# Prompt:
Take the line that contains "siempre se guarda, así que no tienes que" as the first line and the last line of the records as the end. Please set down everything in that range exactly.

# Provided data:
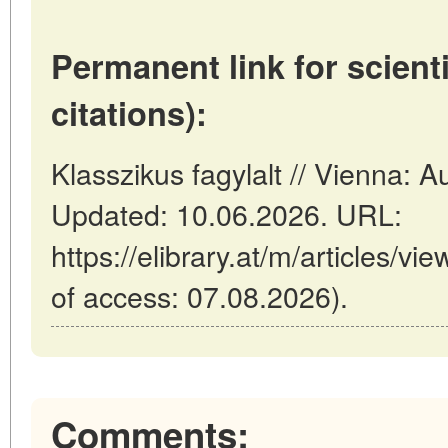
Permanent link for scienti
citations):
Klasszikus fagylalt // Vienna: 
Updated: 10.06.2026. URL:
https://elibrary.at/m/articles/vi
of access: 07.08.2026).
Comments:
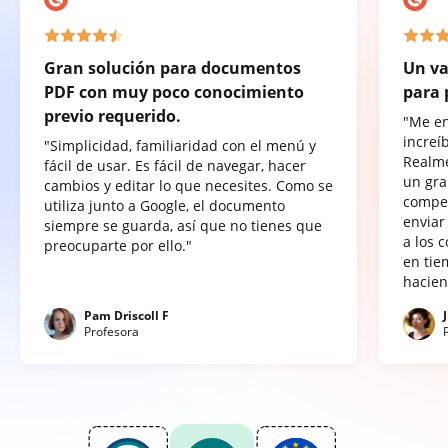
Gran solución para documentos
Un va
PDF con muy poco conocimiento
para 
previo requerido.
"Me e
increí
"Simplicidad, familiaridad con el menú y
Realme
fácil de usar. Es fácil de navegar, hacer
un gra
cambios y editar lo que necesites. Como se
compet
utiliza junto a Google, el documento
enviar
siempre se guarda, así que no tienes que
a los 
preocuparte por ello."
en tie
hacien
Pam Driscoll F
Profesora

# Expected answer:
siempre se guarda, así que no tienes que
a los 
preocuparte por ello."
en tie
hacien
Pam Driscoll F
Profesora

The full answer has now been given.